** start of DATASET RECORDS **

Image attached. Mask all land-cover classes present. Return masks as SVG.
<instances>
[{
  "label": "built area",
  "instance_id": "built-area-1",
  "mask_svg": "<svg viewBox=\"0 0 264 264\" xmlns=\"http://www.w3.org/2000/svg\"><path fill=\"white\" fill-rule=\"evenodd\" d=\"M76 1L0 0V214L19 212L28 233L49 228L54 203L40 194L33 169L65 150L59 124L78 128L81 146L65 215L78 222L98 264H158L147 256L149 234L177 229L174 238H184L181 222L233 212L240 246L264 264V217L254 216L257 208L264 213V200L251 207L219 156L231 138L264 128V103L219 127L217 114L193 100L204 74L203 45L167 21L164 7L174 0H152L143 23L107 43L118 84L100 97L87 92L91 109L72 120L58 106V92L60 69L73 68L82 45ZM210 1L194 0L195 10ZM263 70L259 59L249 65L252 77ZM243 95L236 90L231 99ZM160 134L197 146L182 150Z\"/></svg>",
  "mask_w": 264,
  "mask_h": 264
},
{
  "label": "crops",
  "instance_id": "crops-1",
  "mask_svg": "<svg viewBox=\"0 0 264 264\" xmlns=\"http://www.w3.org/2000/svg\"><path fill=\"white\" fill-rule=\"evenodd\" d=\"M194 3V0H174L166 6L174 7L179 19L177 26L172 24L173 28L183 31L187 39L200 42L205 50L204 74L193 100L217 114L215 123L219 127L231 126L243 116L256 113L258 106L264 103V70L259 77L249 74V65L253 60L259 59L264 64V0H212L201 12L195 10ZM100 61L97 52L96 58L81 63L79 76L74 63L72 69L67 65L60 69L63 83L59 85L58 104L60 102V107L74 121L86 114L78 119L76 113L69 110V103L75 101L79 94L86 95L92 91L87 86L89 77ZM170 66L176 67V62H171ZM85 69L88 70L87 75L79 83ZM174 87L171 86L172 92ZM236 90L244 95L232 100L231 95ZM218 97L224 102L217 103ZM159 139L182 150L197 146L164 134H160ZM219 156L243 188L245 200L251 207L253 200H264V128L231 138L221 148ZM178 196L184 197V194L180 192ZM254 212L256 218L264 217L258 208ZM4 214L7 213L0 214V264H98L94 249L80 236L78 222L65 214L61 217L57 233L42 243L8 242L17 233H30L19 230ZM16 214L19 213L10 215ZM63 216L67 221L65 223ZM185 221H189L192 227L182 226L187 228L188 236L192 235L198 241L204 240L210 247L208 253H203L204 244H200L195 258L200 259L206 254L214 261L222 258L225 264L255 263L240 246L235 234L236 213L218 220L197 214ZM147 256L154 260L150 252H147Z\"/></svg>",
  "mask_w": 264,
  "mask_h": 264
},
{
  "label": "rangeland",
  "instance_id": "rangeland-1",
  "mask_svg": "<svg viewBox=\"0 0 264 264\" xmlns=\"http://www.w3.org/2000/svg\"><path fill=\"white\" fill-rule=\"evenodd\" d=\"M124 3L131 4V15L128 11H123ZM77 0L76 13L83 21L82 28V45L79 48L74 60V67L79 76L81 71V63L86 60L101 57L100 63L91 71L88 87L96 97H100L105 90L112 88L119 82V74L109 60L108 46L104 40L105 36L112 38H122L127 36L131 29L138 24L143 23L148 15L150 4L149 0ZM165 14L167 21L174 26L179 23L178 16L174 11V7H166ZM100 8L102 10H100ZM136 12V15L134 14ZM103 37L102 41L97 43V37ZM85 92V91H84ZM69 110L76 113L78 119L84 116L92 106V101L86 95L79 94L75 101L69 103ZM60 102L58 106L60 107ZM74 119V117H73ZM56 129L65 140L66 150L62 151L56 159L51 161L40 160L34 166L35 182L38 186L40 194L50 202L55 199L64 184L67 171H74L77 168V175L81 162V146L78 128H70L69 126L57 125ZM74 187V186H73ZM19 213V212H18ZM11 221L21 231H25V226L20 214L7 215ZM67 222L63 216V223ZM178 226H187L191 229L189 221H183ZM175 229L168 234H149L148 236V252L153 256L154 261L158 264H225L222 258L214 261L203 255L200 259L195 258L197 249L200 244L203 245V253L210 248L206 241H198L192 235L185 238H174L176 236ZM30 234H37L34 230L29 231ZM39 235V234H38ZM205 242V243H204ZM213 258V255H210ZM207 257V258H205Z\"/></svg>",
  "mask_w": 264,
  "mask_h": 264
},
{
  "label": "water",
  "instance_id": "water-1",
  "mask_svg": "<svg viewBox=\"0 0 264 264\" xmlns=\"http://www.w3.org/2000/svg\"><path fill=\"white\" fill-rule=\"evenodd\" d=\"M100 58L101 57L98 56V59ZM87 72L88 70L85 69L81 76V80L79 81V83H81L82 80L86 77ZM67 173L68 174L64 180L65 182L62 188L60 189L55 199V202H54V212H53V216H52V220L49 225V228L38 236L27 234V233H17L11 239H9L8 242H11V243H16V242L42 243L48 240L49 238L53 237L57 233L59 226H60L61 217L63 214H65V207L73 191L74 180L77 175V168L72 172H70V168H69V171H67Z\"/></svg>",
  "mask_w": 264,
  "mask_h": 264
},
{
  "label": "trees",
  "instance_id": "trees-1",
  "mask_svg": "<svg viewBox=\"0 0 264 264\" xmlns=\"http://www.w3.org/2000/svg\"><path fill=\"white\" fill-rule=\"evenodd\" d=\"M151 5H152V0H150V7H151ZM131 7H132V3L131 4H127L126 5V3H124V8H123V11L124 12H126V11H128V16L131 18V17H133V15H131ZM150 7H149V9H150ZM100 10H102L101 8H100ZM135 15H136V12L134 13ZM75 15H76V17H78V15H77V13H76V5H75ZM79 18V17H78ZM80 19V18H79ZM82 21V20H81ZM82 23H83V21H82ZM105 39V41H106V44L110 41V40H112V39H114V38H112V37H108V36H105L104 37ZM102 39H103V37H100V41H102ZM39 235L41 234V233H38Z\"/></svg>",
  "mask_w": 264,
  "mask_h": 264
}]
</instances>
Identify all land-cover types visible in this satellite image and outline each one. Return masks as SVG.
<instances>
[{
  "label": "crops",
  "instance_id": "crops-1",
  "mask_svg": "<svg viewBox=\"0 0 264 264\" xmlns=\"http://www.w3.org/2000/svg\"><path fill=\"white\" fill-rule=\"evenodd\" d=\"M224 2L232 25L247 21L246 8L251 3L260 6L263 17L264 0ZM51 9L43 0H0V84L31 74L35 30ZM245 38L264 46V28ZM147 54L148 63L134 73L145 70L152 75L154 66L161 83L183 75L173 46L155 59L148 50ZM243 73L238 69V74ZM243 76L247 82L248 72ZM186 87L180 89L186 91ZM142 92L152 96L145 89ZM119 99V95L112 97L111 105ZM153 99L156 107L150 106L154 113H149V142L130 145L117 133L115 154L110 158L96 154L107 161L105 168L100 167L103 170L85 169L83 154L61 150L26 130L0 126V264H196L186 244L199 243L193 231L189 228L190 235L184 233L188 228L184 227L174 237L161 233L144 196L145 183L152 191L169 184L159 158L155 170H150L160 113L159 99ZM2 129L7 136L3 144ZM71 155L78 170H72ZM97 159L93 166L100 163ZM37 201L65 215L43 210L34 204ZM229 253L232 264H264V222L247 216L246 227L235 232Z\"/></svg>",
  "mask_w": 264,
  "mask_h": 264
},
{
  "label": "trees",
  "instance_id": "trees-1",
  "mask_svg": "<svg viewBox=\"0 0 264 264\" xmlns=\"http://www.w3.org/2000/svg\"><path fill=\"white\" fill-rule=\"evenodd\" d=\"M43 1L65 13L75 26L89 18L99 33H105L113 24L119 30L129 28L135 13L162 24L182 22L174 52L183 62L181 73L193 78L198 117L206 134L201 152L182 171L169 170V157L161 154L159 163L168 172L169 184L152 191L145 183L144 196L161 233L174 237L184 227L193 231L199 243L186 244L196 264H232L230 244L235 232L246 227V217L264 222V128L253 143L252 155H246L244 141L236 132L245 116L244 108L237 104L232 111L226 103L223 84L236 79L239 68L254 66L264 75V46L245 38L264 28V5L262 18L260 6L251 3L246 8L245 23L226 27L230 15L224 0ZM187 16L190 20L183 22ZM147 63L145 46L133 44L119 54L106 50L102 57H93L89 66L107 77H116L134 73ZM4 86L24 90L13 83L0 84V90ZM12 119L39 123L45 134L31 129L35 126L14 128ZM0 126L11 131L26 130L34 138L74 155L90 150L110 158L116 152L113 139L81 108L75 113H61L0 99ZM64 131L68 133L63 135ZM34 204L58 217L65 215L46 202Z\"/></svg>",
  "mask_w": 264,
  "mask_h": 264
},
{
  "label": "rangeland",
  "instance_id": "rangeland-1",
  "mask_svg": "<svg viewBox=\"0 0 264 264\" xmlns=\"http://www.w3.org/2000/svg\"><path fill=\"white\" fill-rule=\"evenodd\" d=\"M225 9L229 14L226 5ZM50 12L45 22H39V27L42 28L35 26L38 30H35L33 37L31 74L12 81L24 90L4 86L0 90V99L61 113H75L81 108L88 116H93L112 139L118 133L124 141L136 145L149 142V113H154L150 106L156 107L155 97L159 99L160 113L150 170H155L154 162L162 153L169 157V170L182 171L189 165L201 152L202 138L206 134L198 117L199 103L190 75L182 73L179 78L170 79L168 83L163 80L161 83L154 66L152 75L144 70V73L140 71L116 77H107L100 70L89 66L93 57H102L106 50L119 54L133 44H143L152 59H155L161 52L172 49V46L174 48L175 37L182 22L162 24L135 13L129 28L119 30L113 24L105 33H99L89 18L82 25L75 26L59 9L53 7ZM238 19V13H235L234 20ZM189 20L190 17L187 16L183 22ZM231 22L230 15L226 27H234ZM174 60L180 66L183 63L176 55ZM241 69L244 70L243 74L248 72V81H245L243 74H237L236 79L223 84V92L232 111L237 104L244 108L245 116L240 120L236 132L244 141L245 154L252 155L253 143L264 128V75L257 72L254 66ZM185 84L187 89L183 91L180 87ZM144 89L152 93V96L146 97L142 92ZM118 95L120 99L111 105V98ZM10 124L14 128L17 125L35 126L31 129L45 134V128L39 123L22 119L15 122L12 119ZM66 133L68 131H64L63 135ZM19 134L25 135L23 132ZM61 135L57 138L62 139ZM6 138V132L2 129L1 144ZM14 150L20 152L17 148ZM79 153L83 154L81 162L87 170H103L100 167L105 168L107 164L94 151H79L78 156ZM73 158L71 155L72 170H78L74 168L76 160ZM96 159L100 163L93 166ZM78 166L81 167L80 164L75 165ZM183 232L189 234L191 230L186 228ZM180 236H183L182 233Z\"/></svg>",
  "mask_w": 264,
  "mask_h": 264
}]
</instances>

** end of DATASET RECORDS **

PROBLEM TO WORK ON: How many lines of the records above contain the string "area"? Give only the number.

EXERCISE OUTPUT: 2